## RAW DATA
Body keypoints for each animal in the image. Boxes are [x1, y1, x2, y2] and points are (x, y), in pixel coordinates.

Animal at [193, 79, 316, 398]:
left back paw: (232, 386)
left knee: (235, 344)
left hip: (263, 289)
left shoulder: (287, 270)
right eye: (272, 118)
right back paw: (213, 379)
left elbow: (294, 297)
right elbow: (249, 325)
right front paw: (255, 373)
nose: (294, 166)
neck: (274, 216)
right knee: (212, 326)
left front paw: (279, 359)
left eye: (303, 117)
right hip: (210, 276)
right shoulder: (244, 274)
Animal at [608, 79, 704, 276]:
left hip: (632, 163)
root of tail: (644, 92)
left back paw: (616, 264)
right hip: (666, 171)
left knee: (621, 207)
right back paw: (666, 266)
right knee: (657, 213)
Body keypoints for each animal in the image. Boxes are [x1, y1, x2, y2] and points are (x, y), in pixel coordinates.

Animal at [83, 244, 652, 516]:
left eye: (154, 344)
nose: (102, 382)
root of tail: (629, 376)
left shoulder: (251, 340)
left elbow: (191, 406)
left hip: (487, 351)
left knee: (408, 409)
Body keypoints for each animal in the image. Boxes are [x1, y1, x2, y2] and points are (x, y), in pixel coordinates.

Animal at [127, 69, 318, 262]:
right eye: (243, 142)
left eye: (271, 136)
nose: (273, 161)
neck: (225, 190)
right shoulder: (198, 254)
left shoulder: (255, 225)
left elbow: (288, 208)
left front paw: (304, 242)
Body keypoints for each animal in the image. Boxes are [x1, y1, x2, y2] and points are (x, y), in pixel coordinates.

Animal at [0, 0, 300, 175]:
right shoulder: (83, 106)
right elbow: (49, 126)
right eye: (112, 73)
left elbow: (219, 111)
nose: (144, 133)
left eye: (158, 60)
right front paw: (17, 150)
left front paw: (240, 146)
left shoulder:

## ABOUT THIS EXERCISE
Find and show each line of the listing with the word "elbow".

## RESULT BELOW
left elbow: (294, 297)
right elbow: (249, 325)
left elbow: (191, 406)
left elbow: (288, 208)
right elbow: (49, 126)
left elbow: (219, 111)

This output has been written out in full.